Having never seen the original Halloween II, I had hardly any idea what to expect from Rob Zombie’s sequel to his 2007 remake of the classic horror film, Halloween. Obviously, the excessive gore and uninspiring characters from the remake would likely return, but I expected more from the second time around. With nearly two full years of downtime between the two remakes, Rob Zombie would surely learn a thing or two about creating a tight plot and terrifying atmosphere, right?
Halloween II’s most intense scene erupts about twenty minutes into the film. While taking refuge in a security station from the near-invincible psychopath Michael Myers (Tyler Mane), protagonist Laurie Strode (Scout Taylor-Compton) hides underneath a desk and braces for the worst. Within seconds Myers shreds the windows of the security shack and tears himself an entrance through one of the side walls (though he would have found less difficulty in breaking down the rickety front door). Laurie finds herself held in check by a floor covered in shattered glass, and she screams and wails as Myers closes in. He prepares to send her to the other side, and there is no conveniently-placed hero around to stop the madman. Things are truly grim, and Myers readies his ax. It’s over this time for Laurie. It’s… it’s… actually the moment she awakens from the nightmare. Yep, one of few decent scenes in this “horror” flick doesn’t count.

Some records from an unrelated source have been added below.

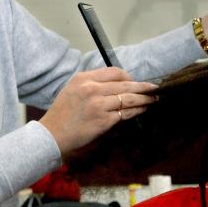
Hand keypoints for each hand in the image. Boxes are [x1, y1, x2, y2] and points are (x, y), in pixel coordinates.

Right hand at [39, 68, 157, 156]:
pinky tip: (142, 110)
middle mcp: (92, 89)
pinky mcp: (103, 121)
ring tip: (154, 98)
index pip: (114, 72)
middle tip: (154, 88)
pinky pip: (125, 113)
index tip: (135, 82)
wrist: (52, 134)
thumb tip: (116, 84)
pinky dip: (136, 111)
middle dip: (143, 87)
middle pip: (125, 84)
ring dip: (144, 99)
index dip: (128, 77)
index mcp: (84, 78)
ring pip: (128, 98)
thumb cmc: (62, 113)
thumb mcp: (73, 89)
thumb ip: (92, 84)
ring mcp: (98, 105)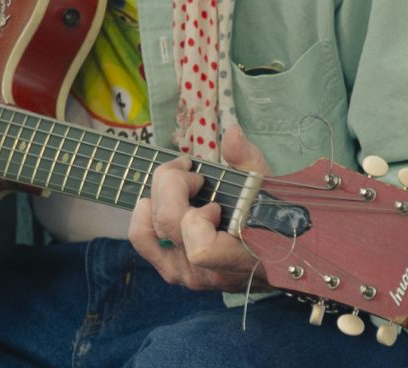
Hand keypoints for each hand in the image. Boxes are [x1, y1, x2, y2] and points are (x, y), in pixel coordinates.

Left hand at [128, 124, 271, 291]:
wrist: (265, 256)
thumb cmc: (266, 219)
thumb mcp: (263, 186)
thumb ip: (247, 160)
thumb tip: (232, 134)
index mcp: (234, 259)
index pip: (200, 248)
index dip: (200, 217)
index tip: (215, 202)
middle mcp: (203, 273)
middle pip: (166, 223)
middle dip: (175, 184)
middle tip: (195, 176)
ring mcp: (182, 273)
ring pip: (146, 228)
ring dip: (159, 195)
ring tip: (181, 186)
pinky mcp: (167, 267)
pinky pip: (141, 236)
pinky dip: (147, 211)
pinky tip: (165, 199)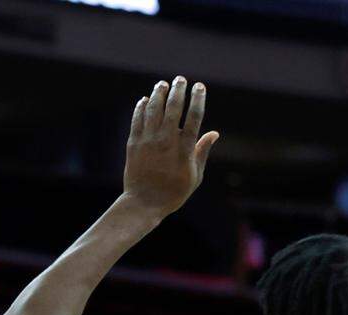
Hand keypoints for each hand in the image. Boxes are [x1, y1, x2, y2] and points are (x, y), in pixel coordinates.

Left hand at [122, 76, 219, 215]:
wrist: (144, 202)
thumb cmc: (174, 192)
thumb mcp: (195, 176)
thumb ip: (202, 151)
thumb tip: (214, 133)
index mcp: (184, 150)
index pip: (193, 118)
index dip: (197, 99)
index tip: (199, 87)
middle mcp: (166, 142)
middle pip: (173, 109)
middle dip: (177, 91)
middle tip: (180, 79)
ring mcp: (148, 141)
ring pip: (153, 110)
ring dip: (158, 94)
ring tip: (162, 84)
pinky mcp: (133, 143)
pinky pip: (137, 119)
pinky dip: (141, 107)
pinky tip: (146, 100)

Despite falling under the horror movie genre, Halloween II consistently fails at instilling scares into its viewers, and for a variety of reasons. First of all, Myers’s unwarranted overload of violence vitiates the terror associated with a life being taken. If sneaking up on a nurse and knifing her from behind is horrific in its own right, why would you follow it up with a minute-long corpse stabbing extravaganza? Perhaps, is it to show how twisted this emotionless murderer is? Nope. Zombie simply wants to cover all of his stock characters in a healthy layer of scarlet syrup—you know, because it might stir up enough negative publicity to convince a few thousand 14-year-olds to sneak in and marvel at all this R-rated overkill.

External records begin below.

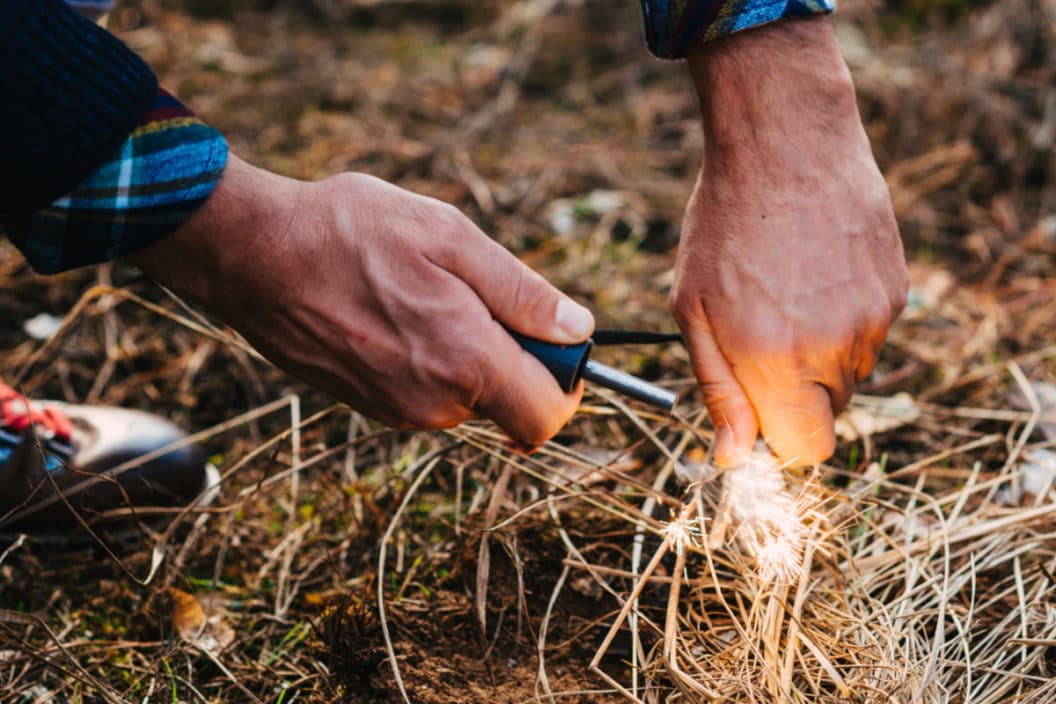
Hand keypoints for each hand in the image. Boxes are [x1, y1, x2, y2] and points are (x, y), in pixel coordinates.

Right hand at [130, 155, 593, 445]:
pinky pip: (429, 394)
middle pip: (511, 406)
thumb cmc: (349, 233)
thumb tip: (578, 330)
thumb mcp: (449, 236)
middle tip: (479, 295)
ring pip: (468, 398)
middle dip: (516, 360)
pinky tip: (397, 310)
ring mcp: (398, 410)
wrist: (253, 256)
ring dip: (470, 354)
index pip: (547, 417)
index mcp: (466, 361)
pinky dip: (433, 360)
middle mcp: (434, 403)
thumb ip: (522, 292)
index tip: (558, 344)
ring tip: (425, 293)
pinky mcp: (370, 406)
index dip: (567, 385)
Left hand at [672, 17, 907, 467]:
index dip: (779, 439)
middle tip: (760, 332)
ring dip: (819, 353)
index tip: (757, 409)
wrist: (785, 144)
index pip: (805, 451)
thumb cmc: (723, 226)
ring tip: (786, 291)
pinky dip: (842, 317)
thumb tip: (733, 456)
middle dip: (793, 392)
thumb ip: (719, 391)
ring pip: (849, 372)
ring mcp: (874, 318)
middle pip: (826, 413)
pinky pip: (868, 332)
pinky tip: (814, 271)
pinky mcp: (896, 289)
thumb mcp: (693, 311)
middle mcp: (836, 348)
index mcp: (778, 362)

The greater issue that keeps Zombie’s brand of terror from succeeding is the fact that Halloween II’s characters are always either stereotypical or forgettable. Overprotective fathers and party-hungry teenagers run rampant, while moviegoers yearn to care about or at least relate to any of the major characters. However, viewers should be able to cut into common ground with the trite breakfast table dialogue that plagues the lips of the characters throughout the movie. And for those who desire some fresh lines of chatter, fear not, for there are a handful of scenes where Laurie and her over-the-top friends trade enough filthy banter to make any high school trophy girl seem clean by comparison.
Beyond the iconic psychopath and Laurie, the only other face worth mentioning is Myers’s former psychiatrist Dr. Loomis (Malcolm McDowell). After suffering from an attack at the end of the 2007 remake, Loomis returns, but he unfortunately ends up feeling tacked-on in this sequel. The majority of his scenes involve him promoting his new book (which examines the life of Michael Myers), and it isn’t until late in the film when he or his book proves to be relevant to the overall story.
The main storyline itself is straight-forward for the most part. Michael Myers, who was presumed dead at the conclusion of the 2007 Halloween remake, magically reawakens in the back of an ambulance and escapes. As a result his body is never found, and Laurie has trouble coping with the fact, even a full year later. As October 31st approaches, Myers runs into a hallucination of his deceased mother (Sheri Moon Zombie). Mom asks her beloved son to bring Laurie “home” by Halloween, and he sets off to hunt down the poor girl. While Myers moves out on foot for the town of Haddonfield, Laurie finds herself attending therapy sessions and dealing with nightmares and hallucinations that relate to her previous encounter with Myers. The rest of the plot stumbles down a humdrum path, before “climaxing” with a nonsensical scene that attempts to be clever, but instead reeks of cheesy ideas and loudmouthed chaos.
All things taken into account, Halloween II is not the worst movie of the summer (In other words, it’s not Brüno), but it is certainly not worthy of the typical admission price. When a film draws its appeal almost entirely from its associations with a semi-popular heavy metal star and a 31-year-old movie of the same name, then maybe it isn’t meant to stand on its own. Rob Zombie himself still has a lot to learn about screenwriting and directing, and the fact that he relies on remaking classic horror films makes this evident.